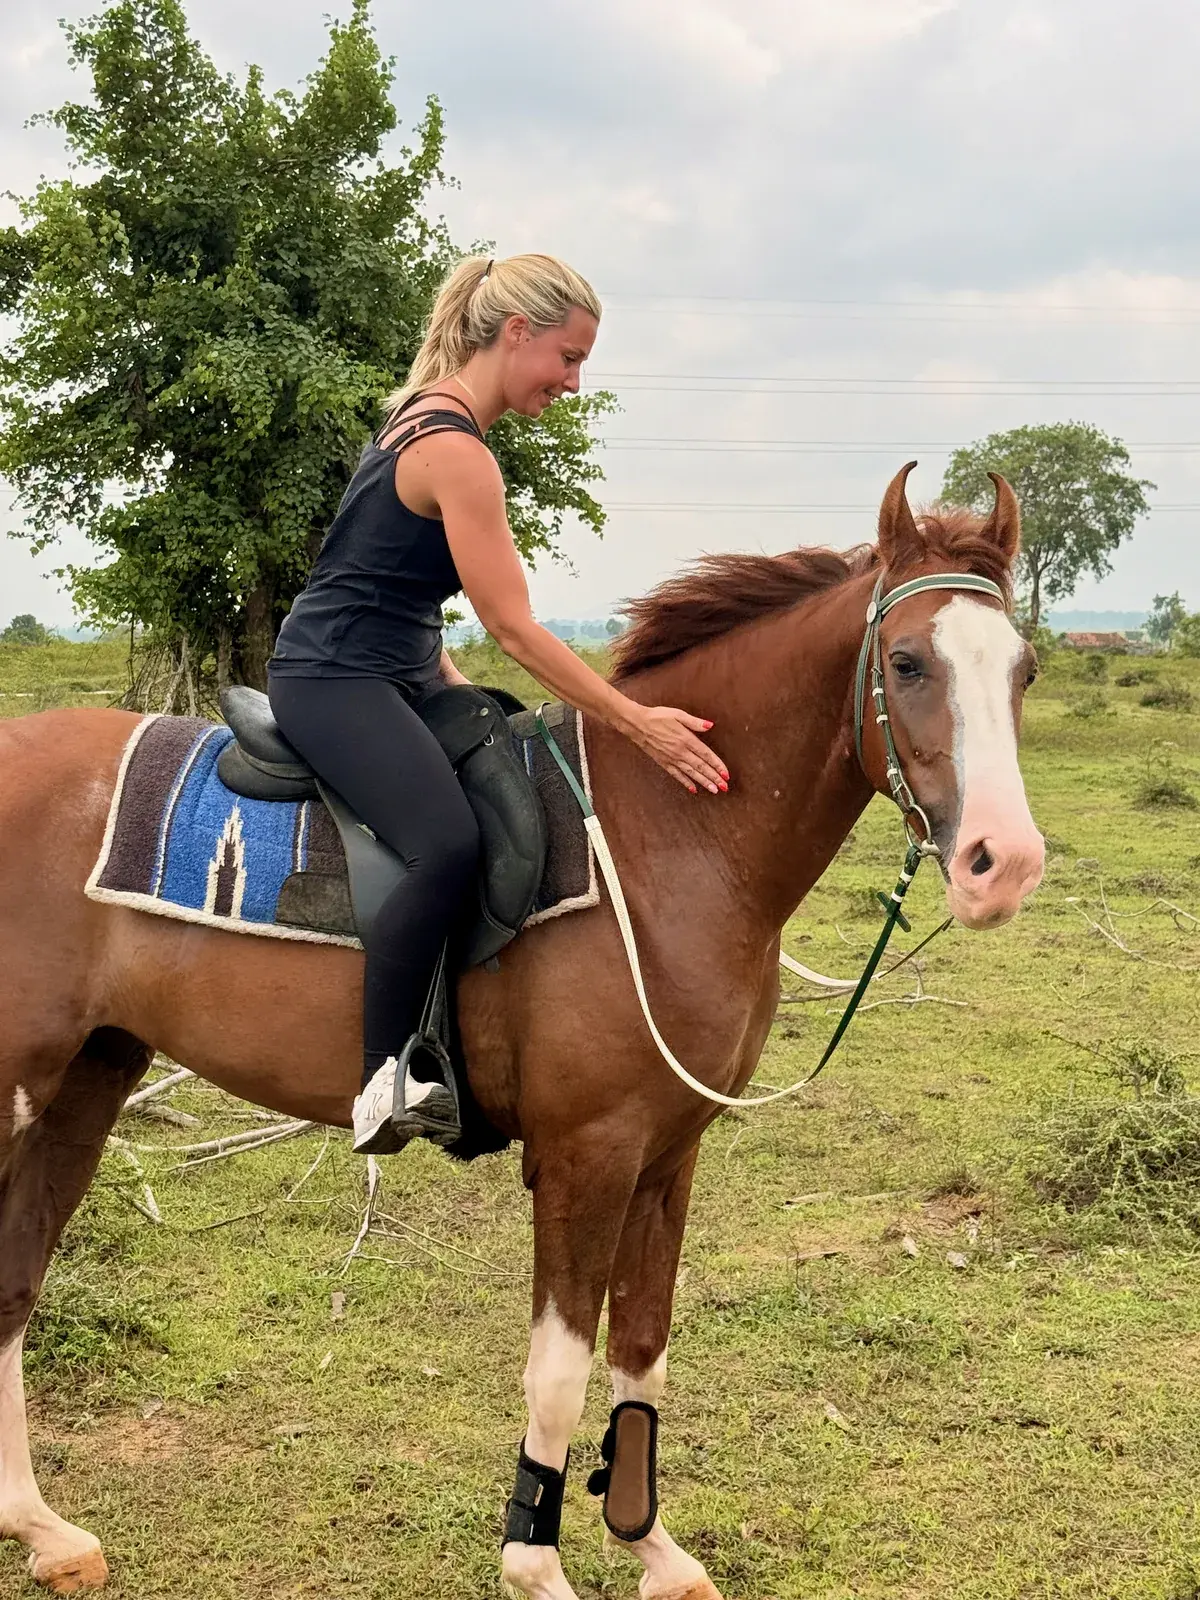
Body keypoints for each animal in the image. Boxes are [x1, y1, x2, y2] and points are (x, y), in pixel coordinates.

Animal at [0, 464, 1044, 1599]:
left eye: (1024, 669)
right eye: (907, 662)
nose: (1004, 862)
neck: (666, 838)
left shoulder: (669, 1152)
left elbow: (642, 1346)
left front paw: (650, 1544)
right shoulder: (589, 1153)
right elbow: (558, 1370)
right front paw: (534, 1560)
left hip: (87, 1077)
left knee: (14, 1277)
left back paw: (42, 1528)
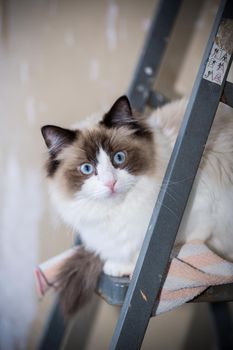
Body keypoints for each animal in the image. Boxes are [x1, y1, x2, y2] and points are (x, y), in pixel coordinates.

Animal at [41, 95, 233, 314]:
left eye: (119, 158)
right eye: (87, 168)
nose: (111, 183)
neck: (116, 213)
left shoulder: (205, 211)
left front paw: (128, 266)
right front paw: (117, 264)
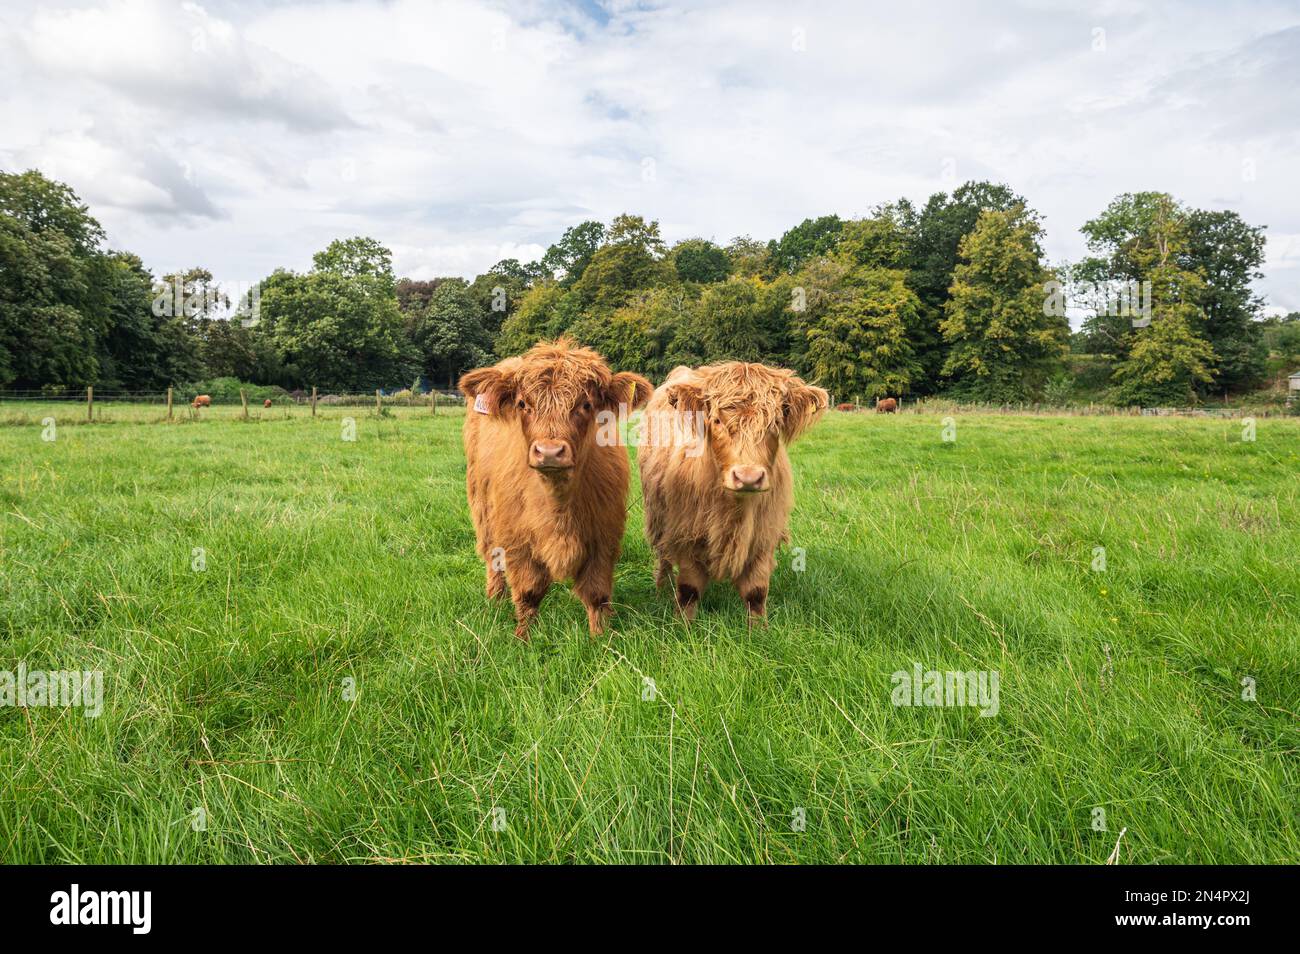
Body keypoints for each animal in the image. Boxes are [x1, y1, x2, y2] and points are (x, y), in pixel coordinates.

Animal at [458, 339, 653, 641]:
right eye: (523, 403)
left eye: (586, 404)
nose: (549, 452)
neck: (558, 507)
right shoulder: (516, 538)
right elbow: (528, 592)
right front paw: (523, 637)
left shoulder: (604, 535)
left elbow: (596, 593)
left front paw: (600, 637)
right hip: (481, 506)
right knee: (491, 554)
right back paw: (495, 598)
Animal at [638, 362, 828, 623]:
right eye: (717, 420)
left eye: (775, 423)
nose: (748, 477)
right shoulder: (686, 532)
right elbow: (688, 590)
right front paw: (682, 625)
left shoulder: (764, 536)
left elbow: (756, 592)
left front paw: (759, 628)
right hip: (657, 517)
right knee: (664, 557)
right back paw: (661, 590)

§ **Task statement**:
Across all the records above, count the lines that contain "front" and reply with only the number.

§ **Reply**:
8